- Passage shown -

# Fitting an omivent and reversing camera to a 680 Starline



## alunj (Sep 5, 2007)

Has anyone else done this on a 2001/2 680G Starline?
I want to put the omnivent in the rear bed room to replace the roof light
Before I pull the old one out I have read there may be 12V in the area anyone found it? if not any suggestions for getting 12V to that area neatly ?

Also I have a nice camera to fit to the back but wonder where best to route the cable in.


----------



## Hovis (Mar 28, 2007)

I have just fitted a Reverse Camera Kit to our C640 Starline. I took the cable through the inside of the 'van Being a second hand purchase there was plastic trunking running around the O/S lockers.I also renewed some of the old the match in. It is all a bit of "suck it and see" to use the best route. If the trunking (self adhesive from B&Q) is fitted inside the lockers you can hide a lot of the run. The lead for the auto reverse was taken underneath the 'van and tied to an original cable run, to eventually enter into the reversing light cluster. I took the power form the rear of the cigar lighter-via a fuse, so that I can use it without the engine being switched on - a good snnoper if you think someone is about round the rear!
The old adage of " measure twice, cut once" is to be borne in mind when siteing the camera on the outside rear.Mine entered into a rear roof locker, but I still had to make doubly sure so as not to enter into the toilet compartment - So be careful, be very careful!! as they say.
Best of luck,
Hovis :wink:


----------



## hilldweller (Mar 8, 2008)

Hovis said:


> If the trunking (self adhesive from B&Q) is fitted


Oh yes. They have some brilliant plastic trunking about 6mm x 12mm, not self adhesive but double sided tape solves that.

It got me out of trouble on a nasty run through the living area and it's quite unnoticeable.


----------



## alunj (Sep 5, 2007)

Well the camera is done.

Cut 21mm hole about 30mm below the top of the rear Alu panel.
This leads behind the wooden trim of the bed area, removed the trim (five screws)

Fixed camera to plasic section below hi level brake light with Stainless screws and sikaflex, routed cable thru hole with 21mm grommet bedded in sika .
Filled insulation space with rockwool.

Cables run behind wood trim, into existing conduit at rear lhs, into gragae, into bottom of wardrobe and under fridge. Behind cooker cupboards and under the kick strip of the door. Then above inside of gas locker to screen on dash.

Happy much easier to judge rear 'swing out' now too.

Next Omnivent but am now considering the waco cool air instead

http://www.outdoorbits.com/waeco-coolair-ca1000ac-p-323.html

Any reviews of that ?


----------

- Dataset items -
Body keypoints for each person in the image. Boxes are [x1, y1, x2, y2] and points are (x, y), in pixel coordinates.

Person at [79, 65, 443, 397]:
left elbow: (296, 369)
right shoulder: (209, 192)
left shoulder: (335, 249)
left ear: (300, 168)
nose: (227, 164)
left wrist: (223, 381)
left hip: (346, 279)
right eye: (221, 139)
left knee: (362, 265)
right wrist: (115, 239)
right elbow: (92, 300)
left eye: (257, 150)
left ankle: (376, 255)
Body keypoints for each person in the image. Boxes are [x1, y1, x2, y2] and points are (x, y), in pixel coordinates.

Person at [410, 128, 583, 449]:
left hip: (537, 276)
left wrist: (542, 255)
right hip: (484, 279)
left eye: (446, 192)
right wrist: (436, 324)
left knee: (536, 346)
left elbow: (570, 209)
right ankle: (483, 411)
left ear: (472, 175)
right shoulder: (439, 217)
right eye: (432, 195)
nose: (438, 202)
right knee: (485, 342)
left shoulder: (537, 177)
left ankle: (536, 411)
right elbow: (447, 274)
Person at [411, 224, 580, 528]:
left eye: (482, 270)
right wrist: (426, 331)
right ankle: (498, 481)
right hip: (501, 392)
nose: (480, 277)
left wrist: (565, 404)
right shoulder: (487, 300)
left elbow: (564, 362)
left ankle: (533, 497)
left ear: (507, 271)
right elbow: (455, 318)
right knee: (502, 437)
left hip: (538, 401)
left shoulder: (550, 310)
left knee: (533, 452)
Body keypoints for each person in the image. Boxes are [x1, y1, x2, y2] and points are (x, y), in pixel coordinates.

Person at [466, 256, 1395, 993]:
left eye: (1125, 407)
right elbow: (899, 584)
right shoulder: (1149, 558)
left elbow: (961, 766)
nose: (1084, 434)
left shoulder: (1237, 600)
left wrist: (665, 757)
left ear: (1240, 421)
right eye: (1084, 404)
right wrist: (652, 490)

==

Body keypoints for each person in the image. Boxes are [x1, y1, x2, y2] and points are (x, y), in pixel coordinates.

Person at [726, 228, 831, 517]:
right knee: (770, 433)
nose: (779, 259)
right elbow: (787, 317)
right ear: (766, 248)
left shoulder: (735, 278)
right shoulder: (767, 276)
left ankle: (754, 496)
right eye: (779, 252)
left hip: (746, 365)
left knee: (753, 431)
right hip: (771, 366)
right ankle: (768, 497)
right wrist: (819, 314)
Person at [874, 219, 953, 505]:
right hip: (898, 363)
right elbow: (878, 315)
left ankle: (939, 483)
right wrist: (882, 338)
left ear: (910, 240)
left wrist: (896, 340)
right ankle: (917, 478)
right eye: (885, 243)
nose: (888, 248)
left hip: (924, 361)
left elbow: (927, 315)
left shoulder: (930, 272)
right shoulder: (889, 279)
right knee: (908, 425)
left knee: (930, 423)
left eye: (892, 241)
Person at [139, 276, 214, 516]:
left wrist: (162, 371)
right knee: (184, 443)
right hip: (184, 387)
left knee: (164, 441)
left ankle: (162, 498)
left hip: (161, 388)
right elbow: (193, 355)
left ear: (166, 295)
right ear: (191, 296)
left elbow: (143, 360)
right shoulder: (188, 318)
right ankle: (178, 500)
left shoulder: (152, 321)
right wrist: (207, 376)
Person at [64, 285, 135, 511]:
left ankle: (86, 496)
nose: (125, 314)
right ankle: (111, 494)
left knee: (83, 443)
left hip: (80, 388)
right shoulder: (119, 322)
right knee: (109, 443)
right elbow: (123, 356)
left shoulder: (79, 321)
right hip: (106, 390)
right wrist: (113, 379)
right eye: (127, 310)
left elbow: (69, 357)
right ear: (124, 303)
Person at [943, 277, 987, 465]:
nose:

--

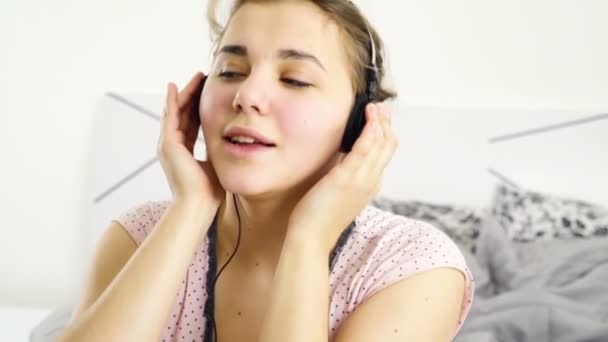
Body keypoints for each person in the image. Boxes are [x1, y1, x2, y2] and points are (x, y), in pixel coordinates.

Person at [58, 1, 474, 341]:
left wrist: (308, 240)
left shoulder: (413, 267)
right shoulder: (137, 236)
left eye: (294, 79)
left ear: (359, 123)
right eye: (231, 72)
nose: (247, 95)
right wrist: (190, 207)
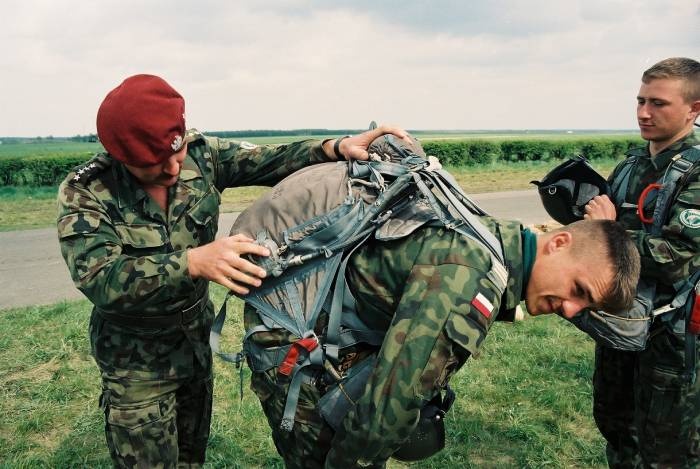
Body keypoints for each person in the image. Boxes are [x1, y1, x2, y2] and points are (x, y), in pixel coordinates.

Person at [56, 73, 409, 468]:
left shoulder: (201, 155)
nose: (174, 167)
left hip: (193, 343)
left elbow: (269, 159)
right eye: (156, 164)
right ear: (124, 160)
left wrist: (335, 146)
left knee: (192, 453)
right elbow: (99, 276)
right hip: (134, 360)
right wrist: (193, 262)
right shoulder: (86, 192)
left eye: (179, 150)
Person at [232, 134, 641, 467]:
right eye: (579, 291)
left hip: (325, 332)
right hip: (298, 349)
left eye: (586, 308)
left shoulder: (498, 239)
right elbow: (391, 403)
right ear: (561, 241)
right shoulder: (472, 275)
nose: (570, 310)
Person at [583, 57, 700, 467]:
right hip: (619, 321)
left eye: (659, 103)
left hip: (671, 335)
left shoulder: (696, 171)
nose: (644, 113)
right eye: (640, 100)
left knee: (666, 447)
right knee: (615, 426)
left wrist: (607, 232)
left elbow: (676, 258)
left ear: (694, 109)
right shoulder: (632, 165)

- Work to be completed -
Reproduce verbatim the portion of the Starline camera thread between "Well the camera" and "trim (five screws)", inclusive.

- Result of this exercise -
Well the camera is done.

Cut 21mm hole about 30mm below the top of the rear Alu panel.
This leads behind the wooden trim of the bed area, removed the trim (five screws)